Pour confirmer l'ajournement à deux ans de la demande de naturalisation présentée par Mme A..., le ministre s’est fondé sur le motif énoncé au point 4 du présent jugement. Il ressort à cet égard des pièces du dossier que si Mme A... a occupé, entre 2019 et 2020, plusieurs emplois dans le domaine de la sécurité, il n’est pas contesté qu’à la date à laquelle la décision attaquée a été prise, elle n’exerçait pas d’activité, étant inscrite sur la liste des demandeurs d’emploi auprès de Pôle emploi, et que ses ressources étaient notamment complétées par le revenu de solidarité active et l’aide personnalisée au logement, prestations sociales non contributives versées sous conditions de ressources. Par ailleurs, dès lors que la légalité d’une décision administrative s’apprécie à la date de son édiction, les expériences professionnelles dont Mme A... se prévaut au titre des années 2025 à 2026, qui sont postérieures à la décision du 19 août 2022, ne sauraient avoir d’incidence sur sa légalité. Dès lors, le ministre n’a pas entaché sa décision d’une erreur manifeste d'appréciation en ajournant la demande de naturalisation de Mme A... au motif de son insuffisante insertion professionnelle à la date à laquelle cette décision a été prise.

Il résulte de ce qui précède que la requête de Mme A... doit être rejetée, y compris les conclusions à fin d’injonction et au titre des frais liés au litige.



D E C I D E :


Article 1er : La requête de Mme A... est rejetée.
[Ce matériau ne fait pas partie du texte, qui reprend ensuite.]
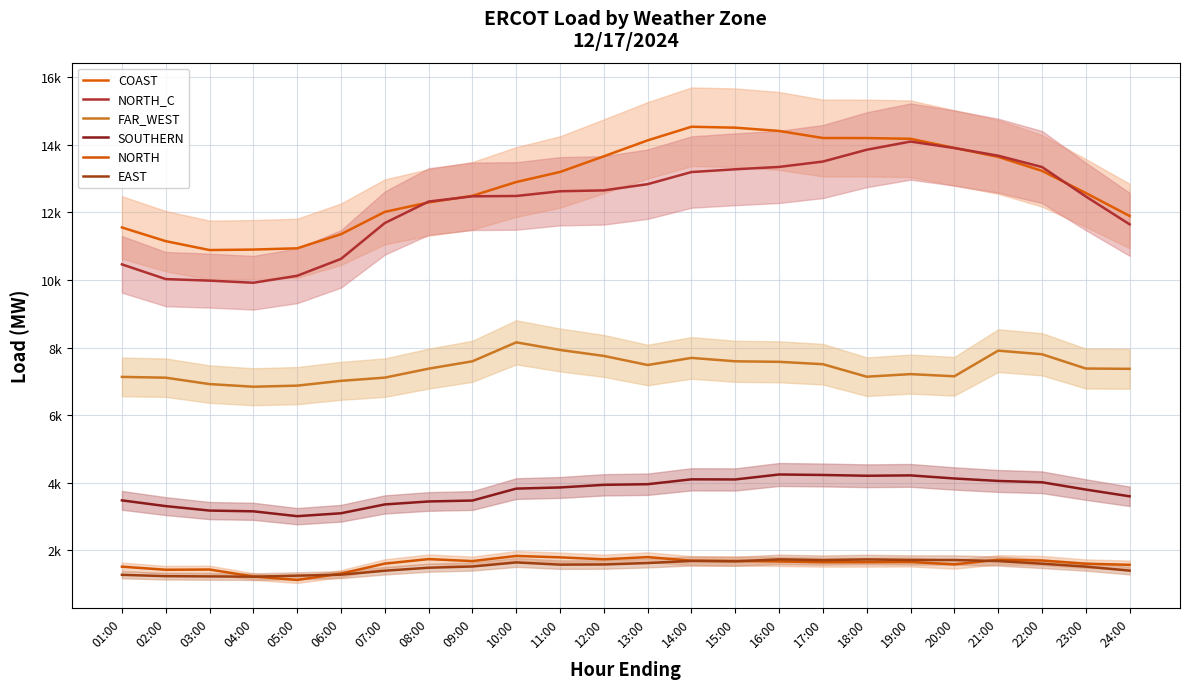

True or false: COAST has more than 2 points higher than both neighbors.

False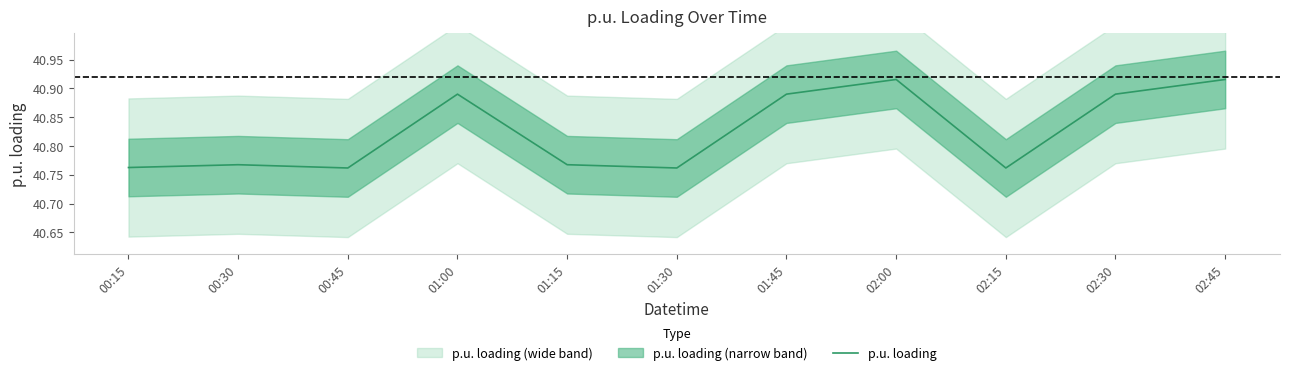

Does the chart display data point markers on the line(s)?

No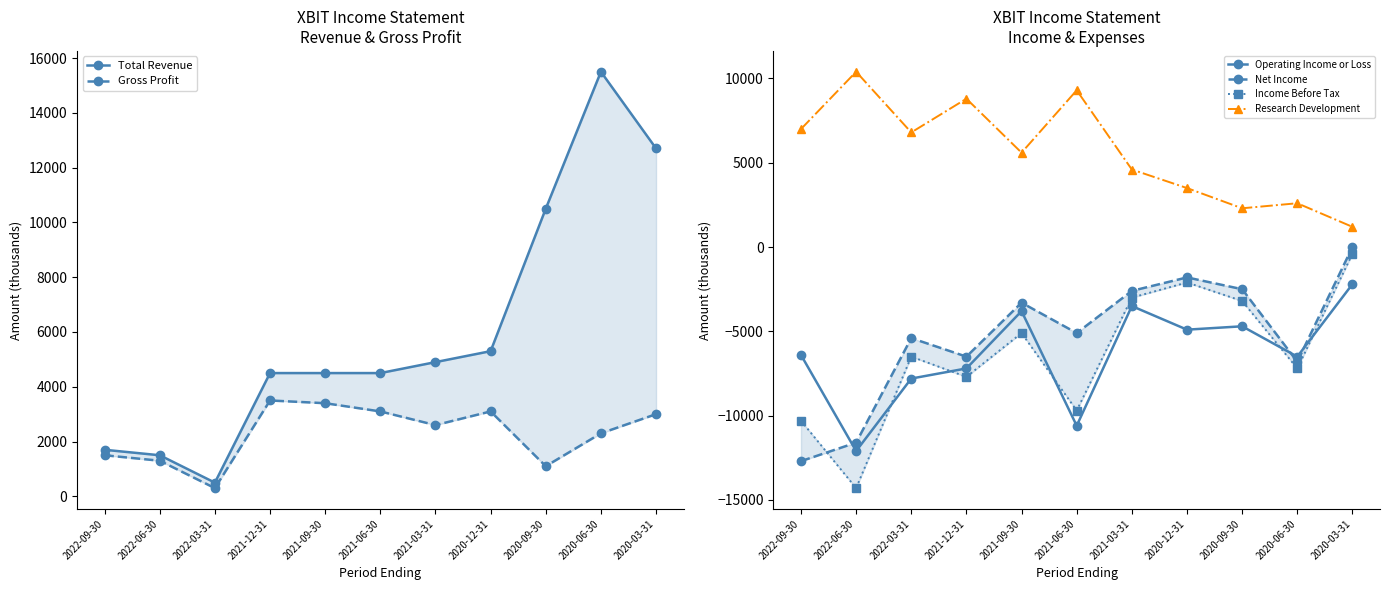

What is the difference between the maximum and minimum values in the Research Development series?

9200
Article 2 : Le présent jugement sera notifié à Mme E... A... et au ministre de l’intérieur.



Délibéré après l'audience du 20 mars 2026, à laquelle siégeaient :

Mme Gourmelon, présidente,
Mme André, première conseillère,
M. Cordrie, conseiller.

Rendu public par mise à disposition au greffe le 3 avril 2026.


Le rapporteur,





A. Cordrie



La présidente,





V. GourmelonLa greffière,





Y. Boubekeur


La République mande et ordonne au ministre de l’intérieur en ce qui le concerne ou à tous commissaires de justice à ce requis en ce qui concerne les voies de droit commun, contre les parties privées, de pourvoir à l'exécution de la présente décision.